Exercise aim: In the data below, find each line that contains the word "down" and copy it.

Data shown:
○ ○ ○ ○ ○
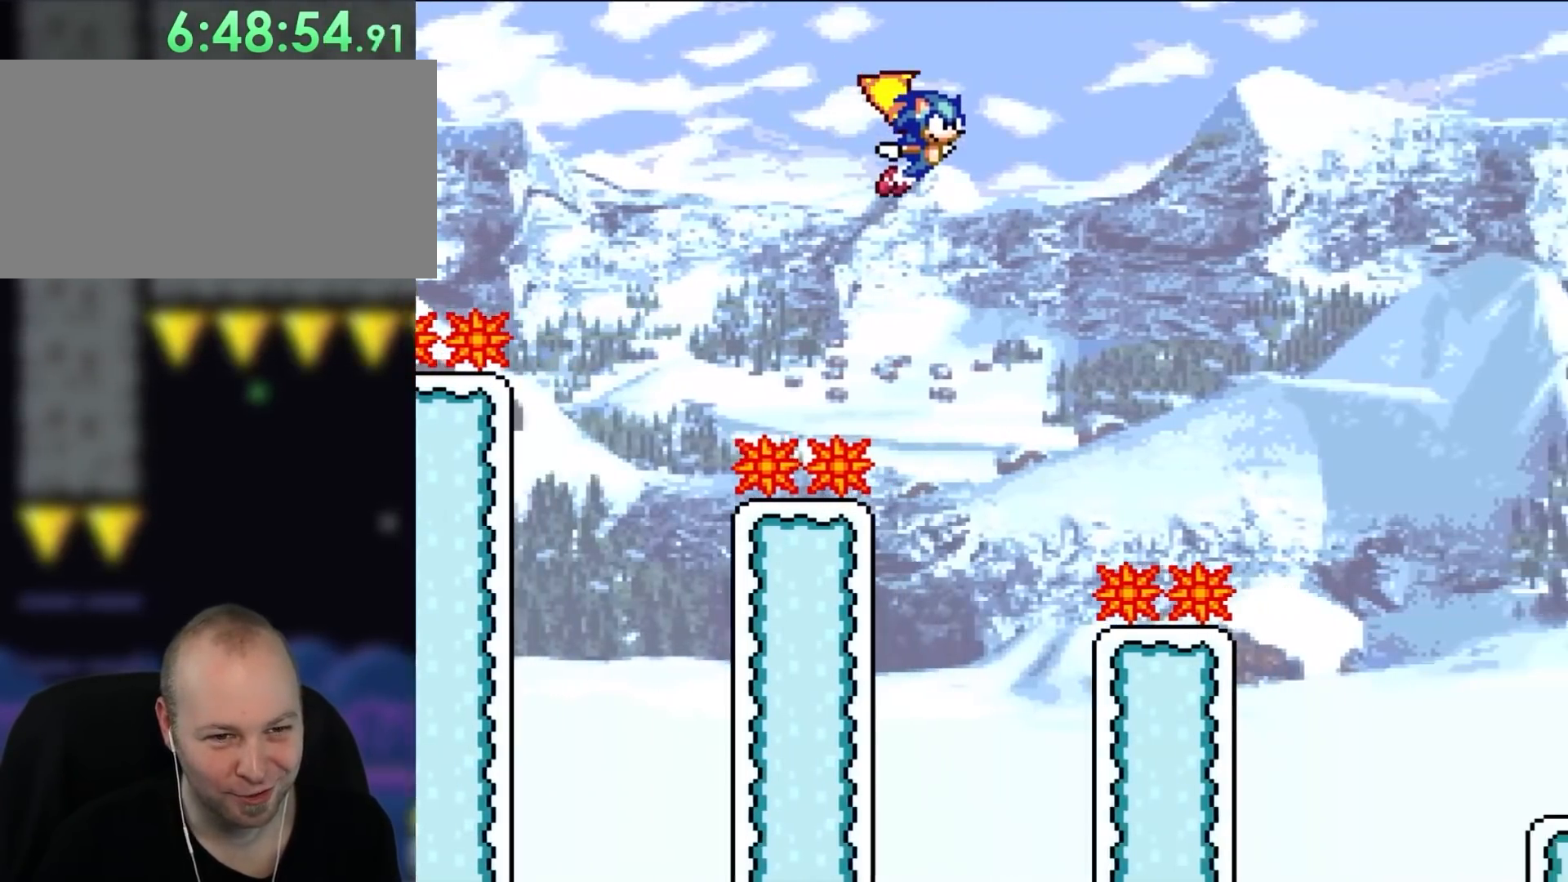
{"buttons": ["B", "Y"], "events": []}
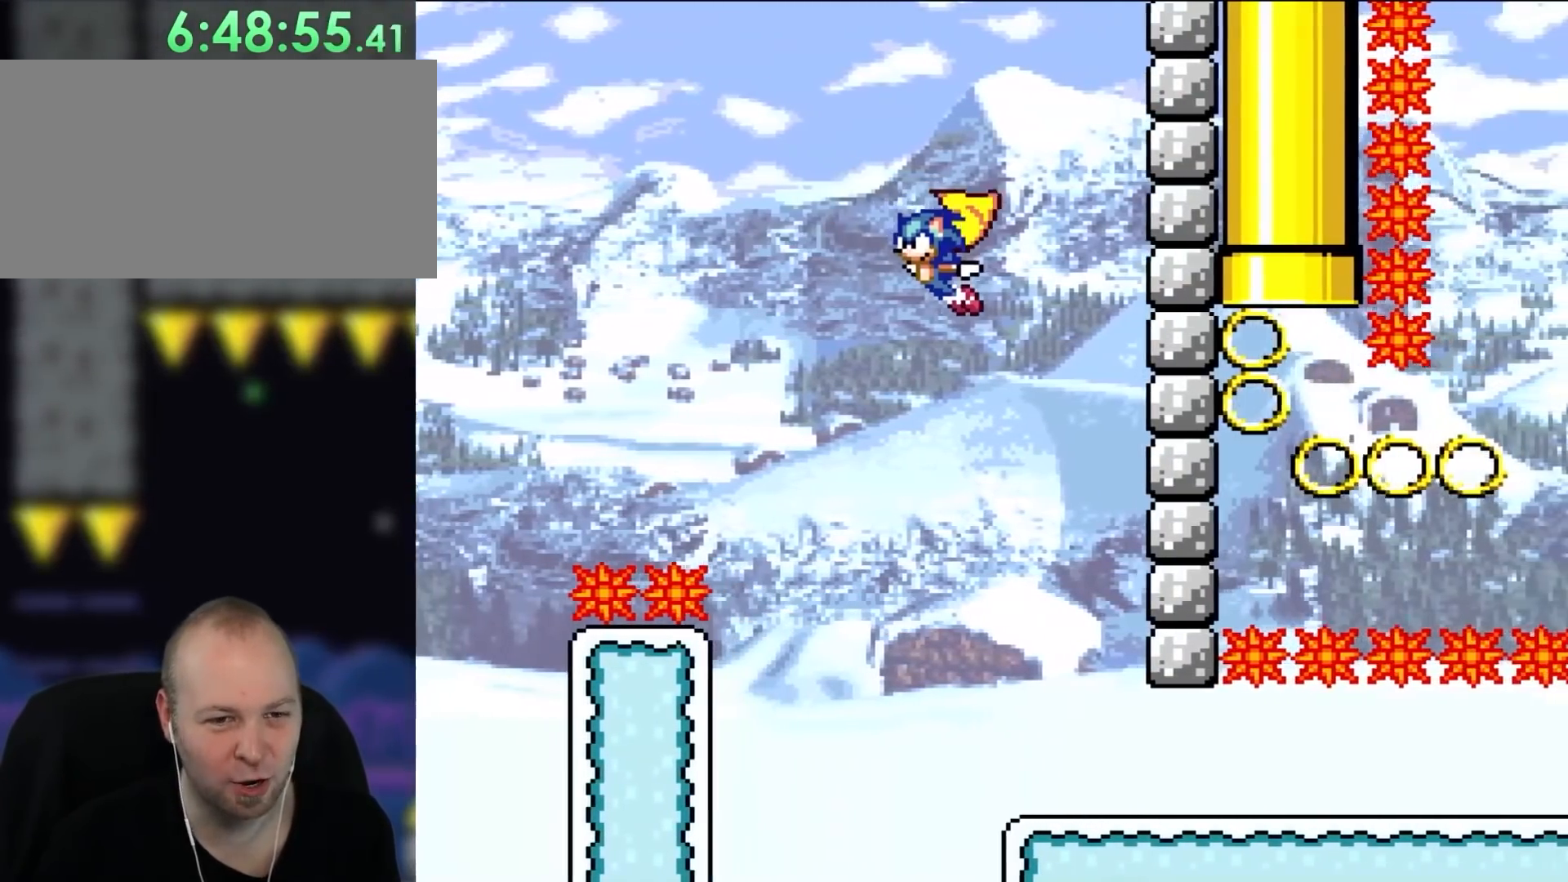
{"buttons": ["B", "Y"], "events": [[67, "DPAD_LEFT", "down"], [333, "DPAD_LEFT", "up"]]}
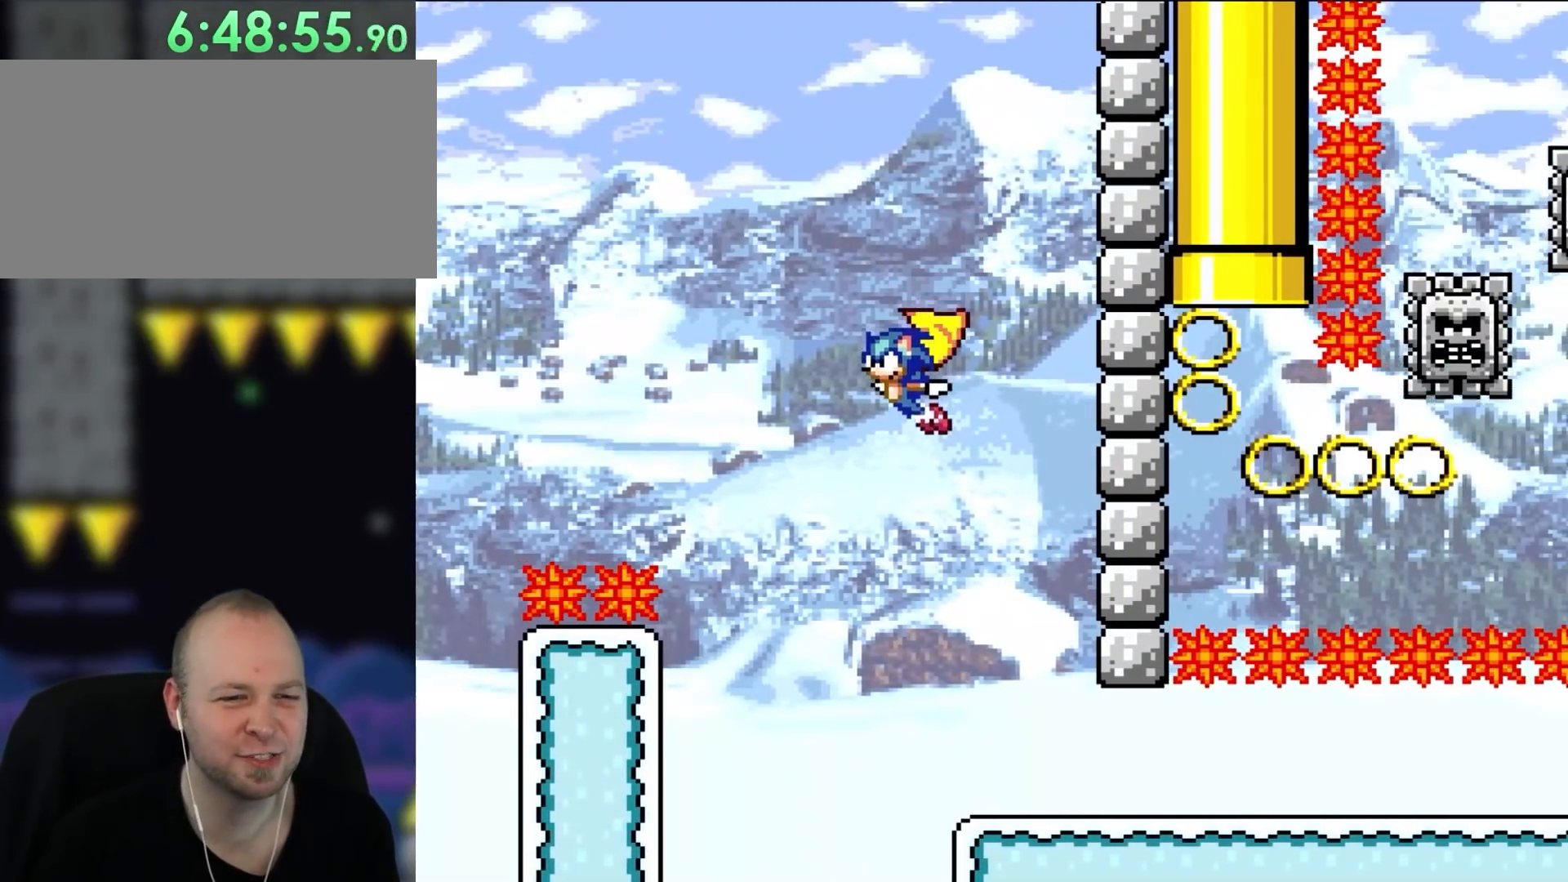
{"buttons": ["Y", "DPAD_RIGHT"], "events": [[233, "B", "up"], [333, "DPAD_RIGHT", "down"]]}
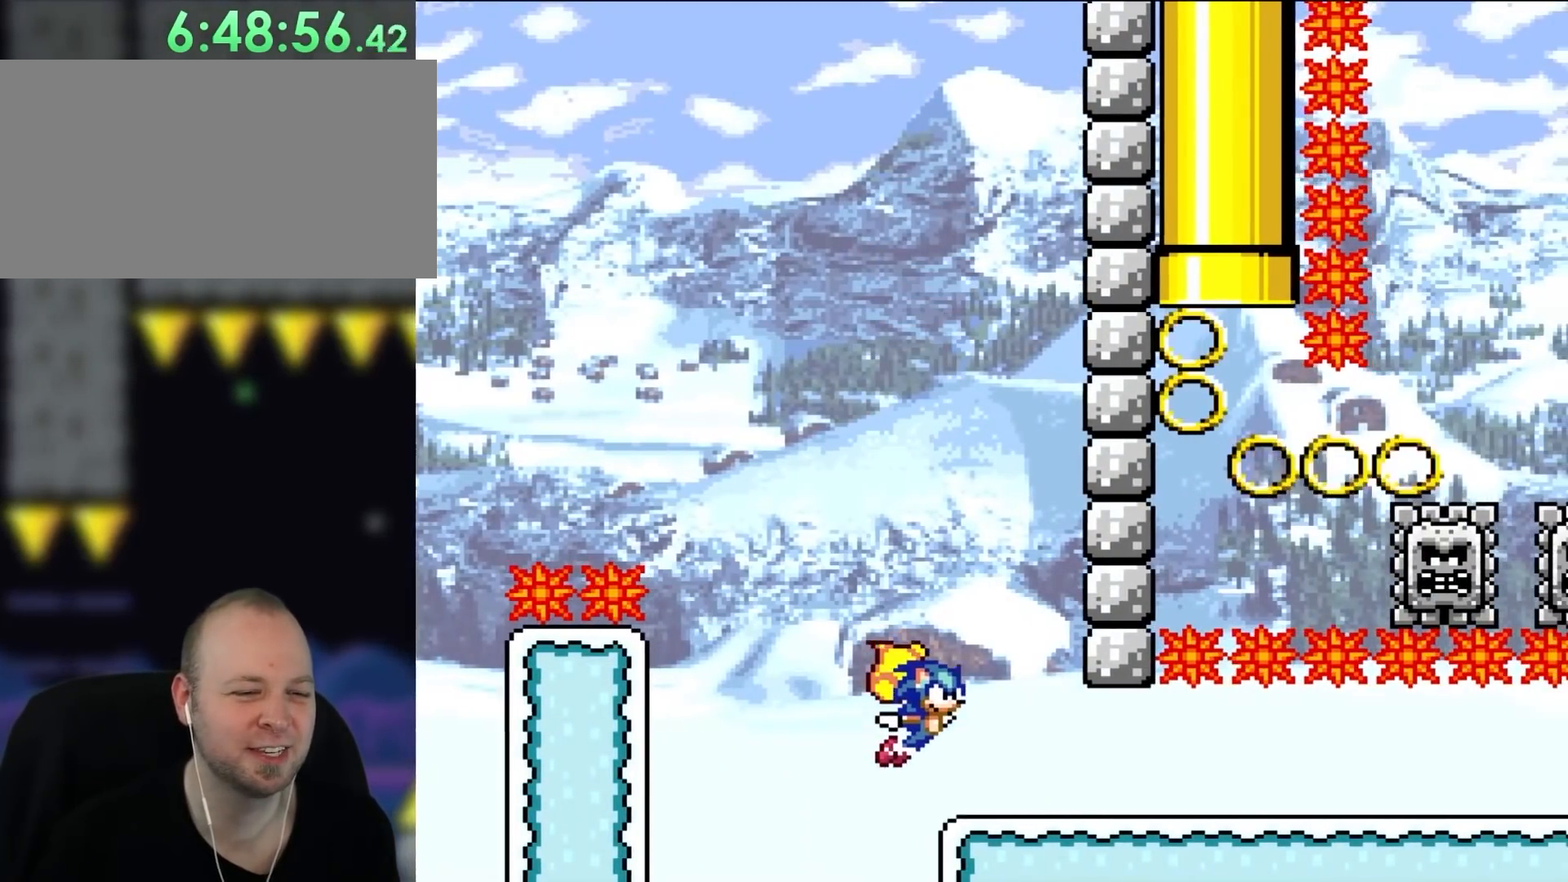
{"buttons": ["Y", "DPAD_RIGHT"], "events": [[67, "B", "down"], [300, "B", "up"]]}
○ ○ ○ ○ ○
Solved problem:
{"buttons": ["B", "Y"], "events": [[67, "DPAD_LEFT", "down"], [333, "DPAD_LEFT", "up"]]}
{"buttons": ["Y", "DPAD_RIGHT"], "events": [[233, "B", "up"], [333, "DPAD_RIGHT", "down"]]}
{"buttons": ["Y", "DPAD_RIGHT"], "events": [[67, "B", "down"], [300, "B", "up"]]}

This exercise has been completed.